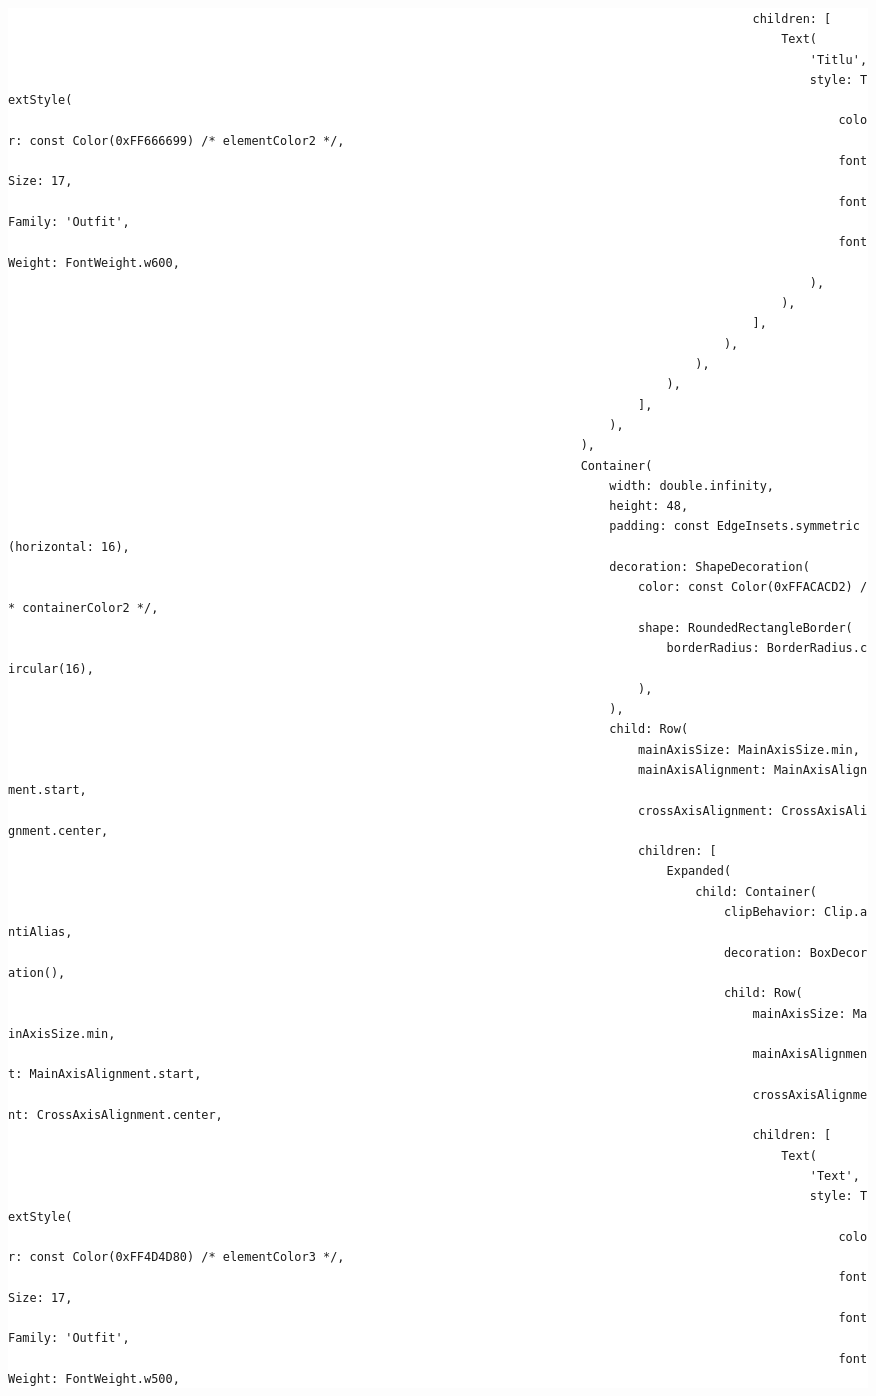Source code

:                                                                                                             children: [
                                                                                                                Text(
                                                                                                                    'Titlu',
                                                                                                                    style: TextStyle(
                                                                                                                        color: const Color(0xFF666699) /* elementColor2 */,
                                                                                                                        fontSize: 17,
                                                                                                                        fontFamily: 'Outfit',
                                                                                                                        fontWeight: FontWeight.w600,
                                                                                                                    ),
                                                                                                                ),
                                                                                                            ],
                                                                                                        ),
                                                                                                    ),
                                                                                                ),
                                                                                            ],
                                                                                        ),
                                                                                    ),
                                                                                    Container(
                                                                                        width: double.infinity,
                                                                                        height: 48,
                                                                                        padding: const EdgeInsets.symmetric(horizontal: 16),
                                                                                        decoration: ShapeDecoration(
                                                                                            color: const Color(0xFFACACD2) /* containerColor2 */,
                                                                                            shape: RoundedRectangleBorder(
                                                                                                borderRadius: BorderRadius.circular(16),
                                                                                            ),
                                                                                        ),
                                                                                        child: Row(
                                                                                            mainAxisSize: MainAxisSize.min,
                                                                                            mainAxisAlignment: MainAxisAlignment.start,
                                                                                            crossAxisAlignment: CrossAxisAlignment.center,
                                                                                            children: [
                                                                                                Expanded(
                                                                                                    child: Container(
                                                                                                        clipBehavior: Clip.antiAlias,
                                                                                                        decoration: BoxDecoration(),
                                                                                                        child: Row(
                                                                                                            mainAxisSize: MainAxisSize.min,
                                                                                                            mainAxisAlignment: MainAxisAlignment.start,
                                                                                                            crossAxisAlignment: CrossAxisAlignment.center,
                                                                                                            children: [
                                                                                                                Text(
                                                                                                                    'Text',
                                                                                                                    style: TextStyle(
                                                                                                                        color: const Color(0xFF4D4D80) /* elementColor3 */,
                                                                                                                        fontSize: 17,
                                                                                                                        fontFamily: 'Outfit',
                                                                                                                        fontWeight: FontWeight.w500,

---*---

Work task
The response should repeat each record precisely and contain no pictures.

Response to the exercise
Source code

:                                                                                                             children: [
                                                                                                                Text(
                                                                                                                    'Titlu',
                                                                                                                    style: TextStyle(
                                                                                                                        color: const Color(0xFF666699) /* elementColor2 */,
                                                                                                                        fontSize: 17,
                                                                                                                        fontFamily: 'Outfit',
                                                                                                                        fontWeight: FontWeight.w600,
                                                                                                                    ),
                                                                                                                ),
                                                                                                            ],
                                                                                                        ),
                                                                                                    ),
                                                                                                ),
                                                                                            ],
                                                                                        ),
                                                                                    ),
                                                                                    Container(
                                                                                        width: double.infinity,
                                                                                        height: 48,
                                                                                        padding: const EdgeInsets.symmetric(horizontal: 16),
                                                                                        decoration: ShapeDecoration(
                                                                                            color: const Color(0xFFACACD2) /* containerColor2 */,
                                                                                            shape: RoundedRectangleBorder(
                                                                                                borderRadius: BorderRadius.circular(16),
                                                                                            ),
                                                                                        ),
                                                                                        child: Row(
                                                                                            mainAxisSize: MainAxisSize.min,
                                                                                            mainAxisAlignment: MainAxisAlignment.start,
                                                                                            crossAxisAlignment: CrossAxisAlignment.center,
                                                                                            children: [
                                                                                                Expanded(
                                                                                                    child: Container(
                                                                                                        clipBehavior: Clip.antiAlias,
                                                                                                        decoration: BoxDecoration(),
                                                                                                        child: Row(
                                                                                                            mainAxisSize: MainAxisSize.min,
                                                                                                            mainAxisAlignment: MainAxisAlignment.start,
                                                                                                            crossAxisAlignment: CrossAxisAlignment.center,
                                                                                                            children: [
                                                                                                                Text(
                                                                                                                    'Text',
                                                                                                                    style: TextStyle(
                                                                                                                        color: const Color(0xFF4D4D80) /* elementColor3 */,
                                                                                                                        fontSize: 17,
                                                                                                                        fontFamily: 'Outfit',
                                                                                                                        fontWeight: FontWeight.w500,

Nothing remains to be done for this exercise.